Ah! as the heart grows older
It will come to such sights colder
By and by, nor spare a sigh
Though worlds of wanwood leafmeal lie;
And yet you will weep and know why.
Now no matter, child, the name:
Sorrow's springs are the same.
Nor mouth had, no nor mind, expressed
What héart héard of, ghóst guéssed:
It is the blight man was born for,
It is Margaret you mourn for.

Flavia said...

Sis: I've been thinking of that poem all week! I thought it was my excitement about spring finally getting it together around these parts (Goldengrove is leaving, at present), but you're probably right that it's the unleaving I was subconsciously meditating on.

And bro: totally. Whenever I have a headache that sticks around unusually long, or feels in some way different from my usual two or three varieties, it briefly crosses my mind that it could be a brain tumor. Or something.

Maybe we've got a family disposition for hypochondria AND headaches.

Flavia said...

Oh, and Susan: I meant to say how sorry I am to hear about your husband--and how much sympathy I have for you and all my other readers who are either suffering from actual illnesses or injuries (in contrast to my imaginary ones), or who are supporting or taking care of people who are.

TE is right that mortality does seem to be in the air, and I'm with the Bittersweet Girl in hoping that perhaps it will lift with May. (Y'all should follow that link for many reasons, but especially for the St. Vincent Millay poem she appends.)

What Now? said...

I think MW is onto something that we now may be of an age in which aches and pains suddenly seem like something we'll live with rather than temporary inconveniences.

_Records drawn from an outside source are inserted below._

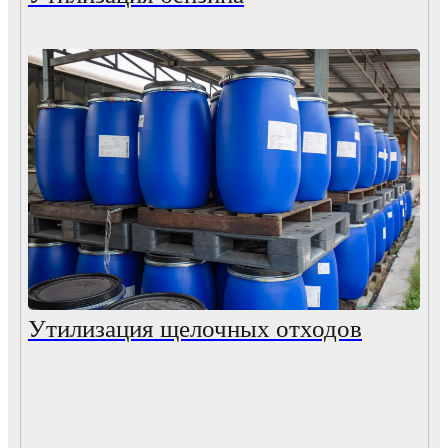
Утилизация щелочных отходов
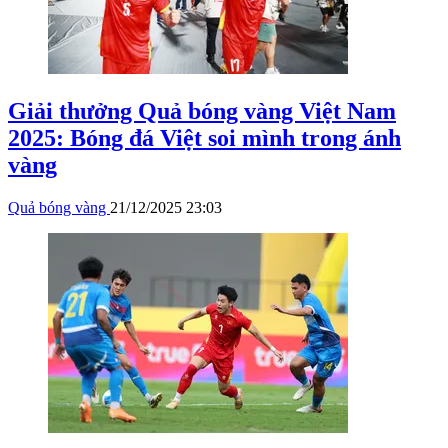
Giải thưởng Quả bóng vàng Việt Nam
2025: Bóng đá Việt soi mình trong ánh
vàng
Quả bóng vàng
21/12/2025 23:03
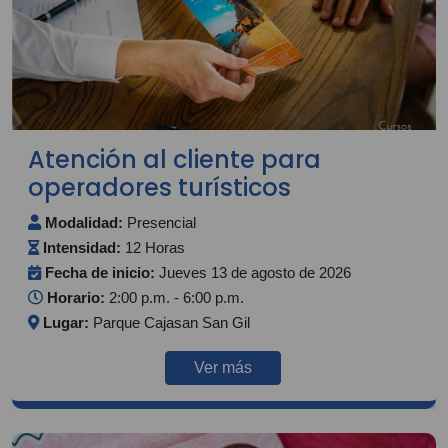
Atención al cliente para
operadores turísticos
Modalidad:
Presencial
Intensidad:
12 Horas
Fecha de inicio:
Jueves 13 de agosto de 2026
Horario:
2:00 p.m. - 6:00 p.m.
Lugar:
Parque Cajasan San Gil
Ver más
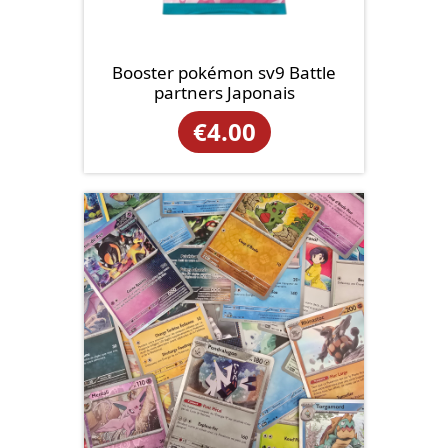
Booster pokémon sv9 Battle
partners Japonais
€
4.00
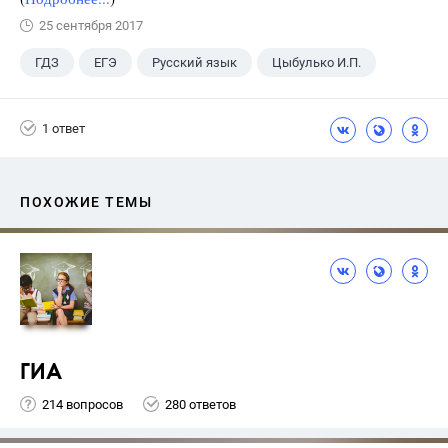
25 сентября 2017
ГДЗ
ЕГЭ
Русский язык
Цыбулько И.П.
1 ответ
ПОХОЖИЕ ТЕМЫ
ГИА
214 вопросов
280 ответов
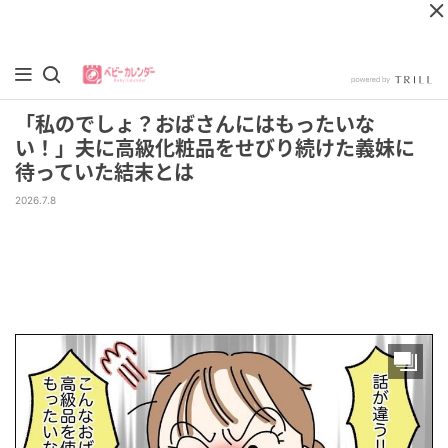
「私のでしょ？おばさんにはもったいな
い！」夫に高級化粧品をせびり続けた義妹に
待っていた結末とは
2026.7.8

When I went to the hospital with D a few weeks ago for her gallbladder issues, I was struck by the thought that this new experience -- being by her beside in the hospital -- would probably be something that would happen again at some point, which scared me. But of course, if she's ever going to be in the hospital again, then I certainly want to be there beside her. (And a big ol' knocking on wood with all of this, of course.)

I'm sorry to hear about your grandmother's diagnosis and glad that she's had a hale and hearty 88 years.